The woman blinked, taken aback at having been asked her opinion. “Herr Speer, I, well, hmm. I’m sorry.”
The chief architect nodded. “Herr Scholl?”
Scholl estimated the height of the columns and multiplied that up to the top of the dome.
If the columns are the first level, it must be six stories tall. “Thirty meters tall!”
A wry grin crossed Speer’s face. “Herr Scholl, you shall notice a very small model in front of the Volkshalle, on your right. Do you recognize what that is?”
“The Brandenburg Gate, but --”
“The models are exactly to scale. The Volkshalle is three
hundred meters tall.”
Hitler let out a triumphant shout, clapping Speer upon the back.
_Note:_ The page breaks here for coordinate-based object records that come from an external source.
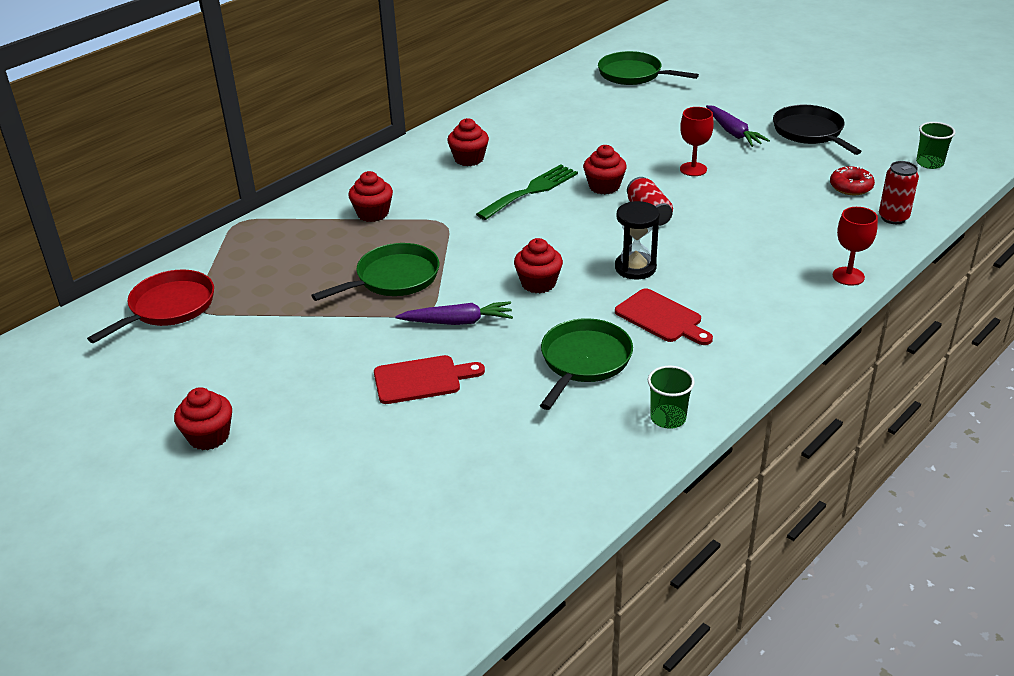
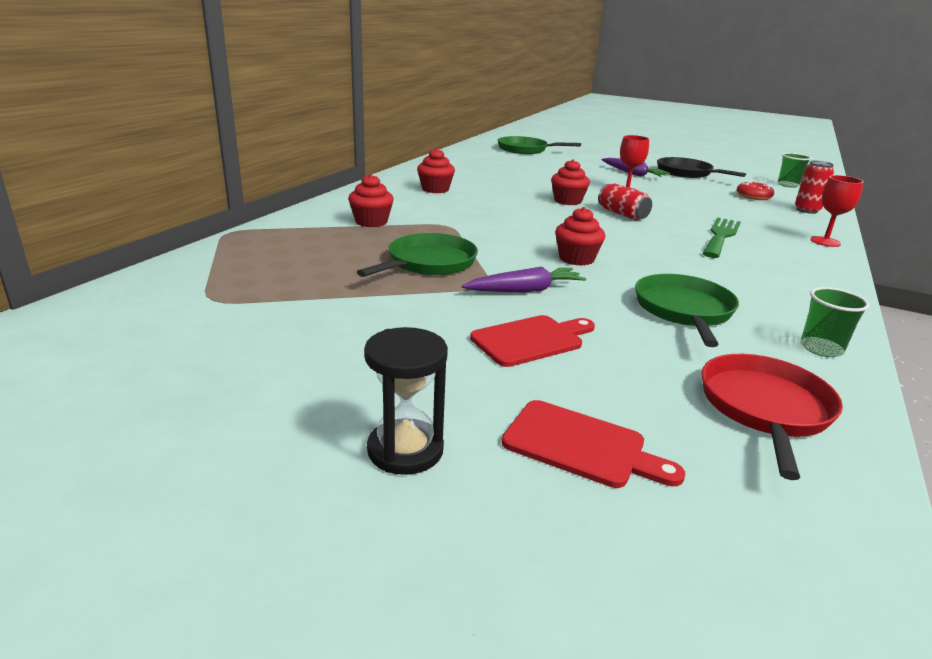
camera: 20 degrees left, 10 degrees down
(168, 307) = (170, 300): red pan -> red pan (765, 409)
(209, 436) = (288, 429): red cupcake -> none
(531, 191) = (508, 205): green fork -> green fork (721, 236)
(635, 268) = (651, 245): black hourglass -> black hourglass (405, 450)
(661, 318) = (715, 275): red cutting board -> red cutting board (581, 446)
Speer turned to the secretaries and Scholl.
“Here, the Führer will one day address up to two hundred thousand people at once. The Volkshalle will be auditorium, meeting hall, temple and monument. It will be the crowning symbol of the Weltherrschaft -- World Domination -- of the German People.”
The Führer now wept openly. “My Speer, my Speer. This is the new Pantheon, the new Acropolis. To think that I myself first sketched this hall, and now you have realized it. I hope that I live to see it completed.”
“When,” Scholl asked, “shall this great reorganization of Berlin be completed?”
Speer bit his lip. “It is too soon to say. It is my hope that it shall be completed some time between the nineteen fifties and nineteen sixties.”
Hitler circled the model, admiring it from all angles. At last, he wiped his eyes and nodded to Speer. “I shall authorize the project immediately. Not a day must be lost.”